== Segment start ==

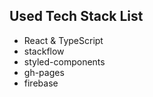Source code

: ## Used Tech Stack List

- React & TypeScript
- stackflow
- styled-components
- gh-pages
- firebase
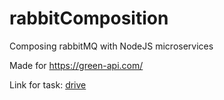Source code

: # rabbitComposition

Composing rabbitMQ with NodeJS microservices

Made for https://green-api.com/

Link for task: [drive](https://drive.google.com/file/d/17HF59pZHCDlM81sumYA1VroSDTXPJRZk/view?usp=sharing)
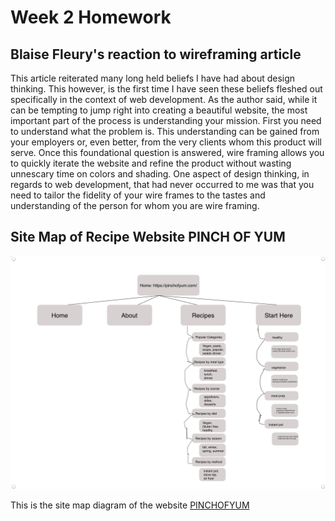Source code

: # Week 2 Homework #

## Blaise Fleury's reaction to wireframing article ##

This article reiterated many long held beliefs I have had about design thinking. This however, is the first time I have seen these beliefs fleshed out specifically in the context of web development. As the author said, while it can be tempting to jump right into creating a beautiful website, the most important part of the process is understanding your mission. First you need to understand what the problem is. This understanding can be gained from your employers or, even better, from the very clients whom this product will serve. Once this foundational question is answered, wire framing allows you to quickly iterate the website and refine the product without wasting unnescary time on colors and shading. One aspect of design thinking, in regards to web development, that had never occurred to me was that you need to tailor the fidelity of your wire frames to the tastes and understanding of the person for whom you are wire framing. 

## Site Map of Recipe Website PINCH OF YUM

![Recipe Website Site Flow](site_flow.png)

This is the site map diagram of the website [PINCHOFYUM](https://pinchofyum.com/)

== Segment end ==

Please reproduce, exactly as they appear above, the lines from the line containing "2 Homework #" up to and including the line containing "## Blaise Fleury's".

**SOLUTION BELOW:**
: # Week 2 Homework #

## Blaise Fleury's reaction to wireframing article ##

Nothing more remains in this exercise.